The thought of pregnancy—of my body swelling with Logan’s child, or even Cillian’s—fills me with dread rather than longing. It would be one more chain binding me to this gilded cage, one more aspect of my life I couldn’t control.

And what would happen to an Omega daughter born into this world? Would she be sent to the Enclave, taught the same lessons about submission and service that nearly broke me? Would she face the same violations, the same dismissal of her personhood?
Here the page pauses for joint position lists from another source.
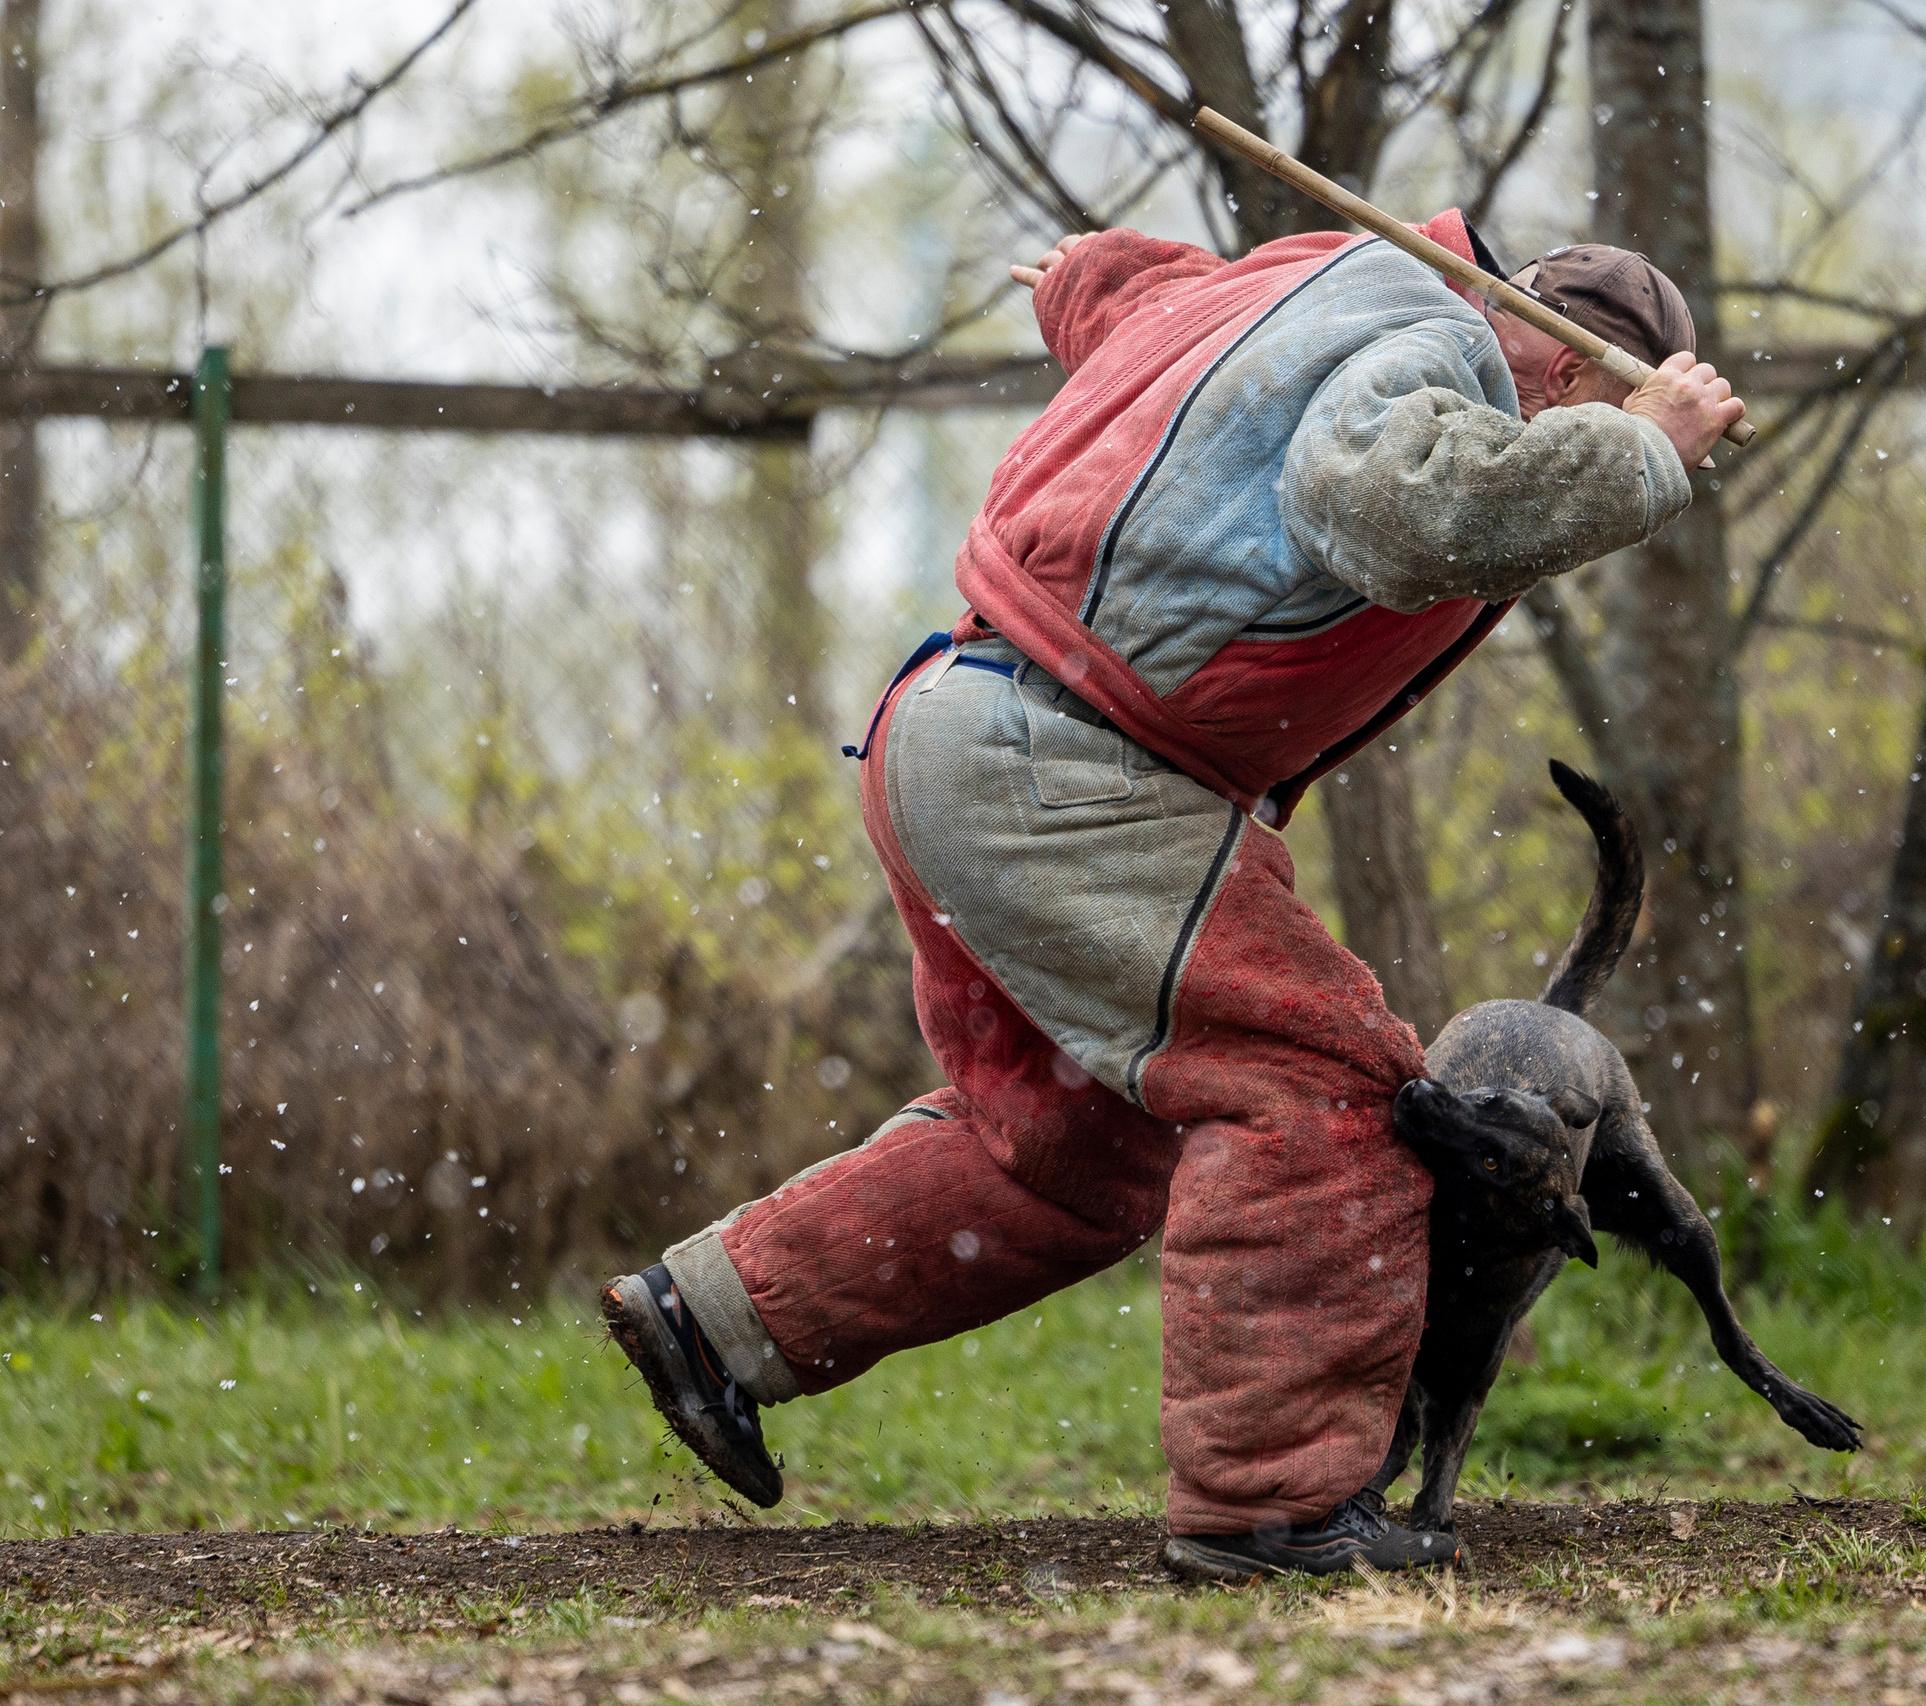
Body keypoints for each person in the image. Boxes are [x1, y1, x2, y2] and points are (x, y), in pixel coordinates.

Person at [601, 210, 1742, 1582]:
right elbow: (1386, 508)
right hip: (1075, 764)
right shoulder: (1433, 352)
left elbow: (1148, 300)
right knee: (1328, 1082)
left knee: (1078, 1148)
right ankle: (1269, 1506)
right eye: (1588, 419)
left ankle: (723, 1318)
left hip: (960, 728)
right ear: (1564, 377)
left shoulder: (1318, 290)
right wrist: (1643, 450)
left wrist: (1075, 280)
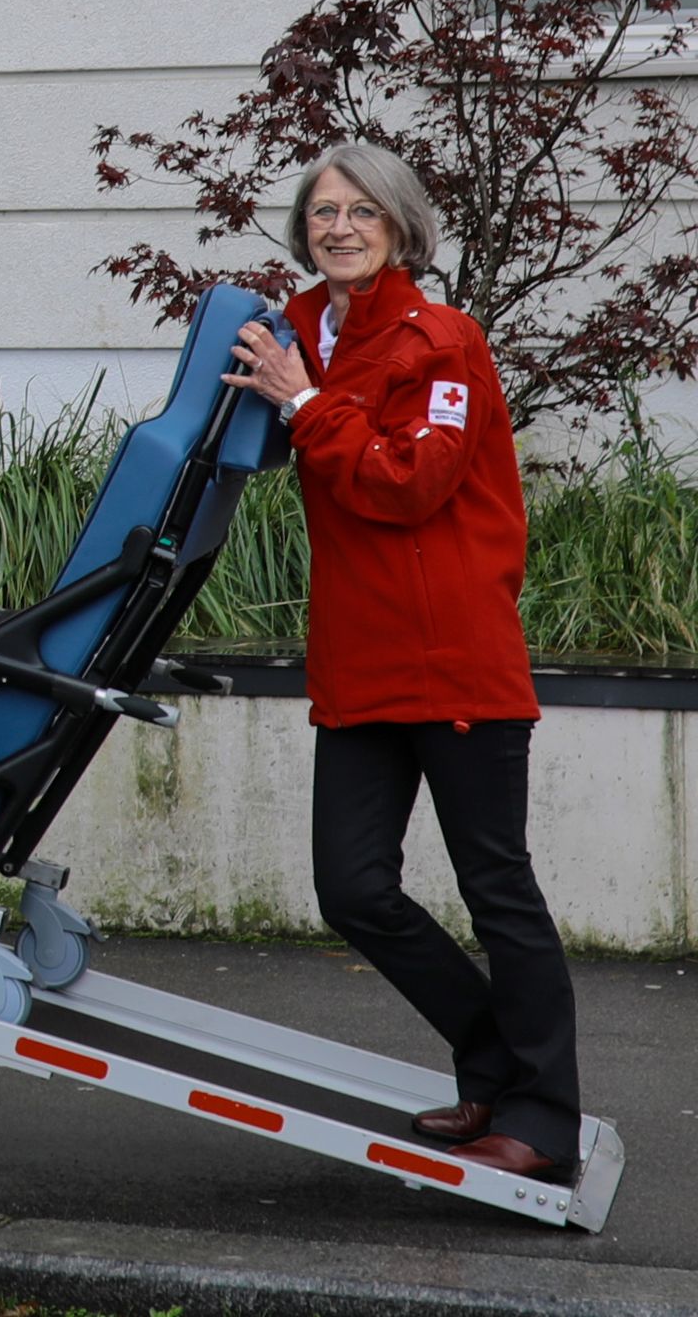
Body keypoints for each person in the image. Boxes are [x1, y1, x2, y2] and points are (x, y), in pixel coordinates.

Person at [226, 139, 580, 1183]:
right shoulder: (303, 330)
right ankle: (492, 1063)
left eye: (360, 213)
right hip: (358, 661)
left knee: (496, 888)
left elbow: (407, 483)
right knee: (352, 891)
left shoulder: (442, 338)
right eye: (322, 212)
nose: (337, 226)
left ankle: (543, 1118)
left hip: (453, 656)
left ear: (398, 228)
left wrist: (302, 405)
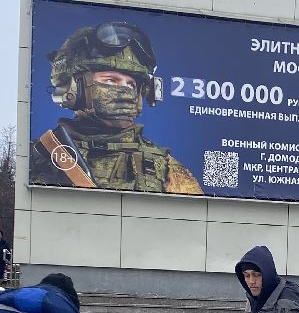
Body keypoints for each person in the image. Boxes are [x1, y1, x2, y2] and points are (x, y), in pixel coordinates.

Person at [30, 21, 202, 195]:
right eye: (110, 80)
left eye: (131, 85)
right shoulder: (38, 156)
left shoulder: (168, 170)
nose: (125, 92)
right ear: (74, 88)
The same painful choices between terrible options?

I look down at James, now contentedly chewing on his own fist, blissfully unaware of the world he’ll inherit. As a male Alpha—and a royal one at that—his path is already paved with privilege.

An Omega daughter wouldn’t have the same protection. She might avoid the Enclave, but being mated to an Alpha would be her ultimate destiny whether she wanted it or not.

“He’s perfect,” I tell Alexandra, meaning it despite the tangled emotions beneath. “You must be very proud.”

She beams, maternal pride radiating from her. “He is a handful, but worth every sleepless night. Don’t you just want to eat him up?”

I smile noncommittally, grateful when Lyra distracts everyone by suggesting we show me the famous Spring Palace gardens. As I carefully hand James back to his mother, oureyes meet briefly, and I wonder if she can see the truth behind my polite façade—that beneath my perfect Omega exterior beats the heart of a defective specimen, one who doesn’t yearn for motherhood as nature supposedly intended.

The little girls clamor to join our garden tour, and as we file out of the nursery, I feel a weight lifting from my shoulders. The pressure to perform motherly instincts I don’t possess fades with each step away from the babies.

Perhaps someday, if I ever truly gain my freedom, I might choose to have children. But it would be my choice—not biology’s mandate, not Logan’s demand, not society’s expectation. And until that day comes, I’ll guard my body as fiercely as these palace women guard their sanctuary.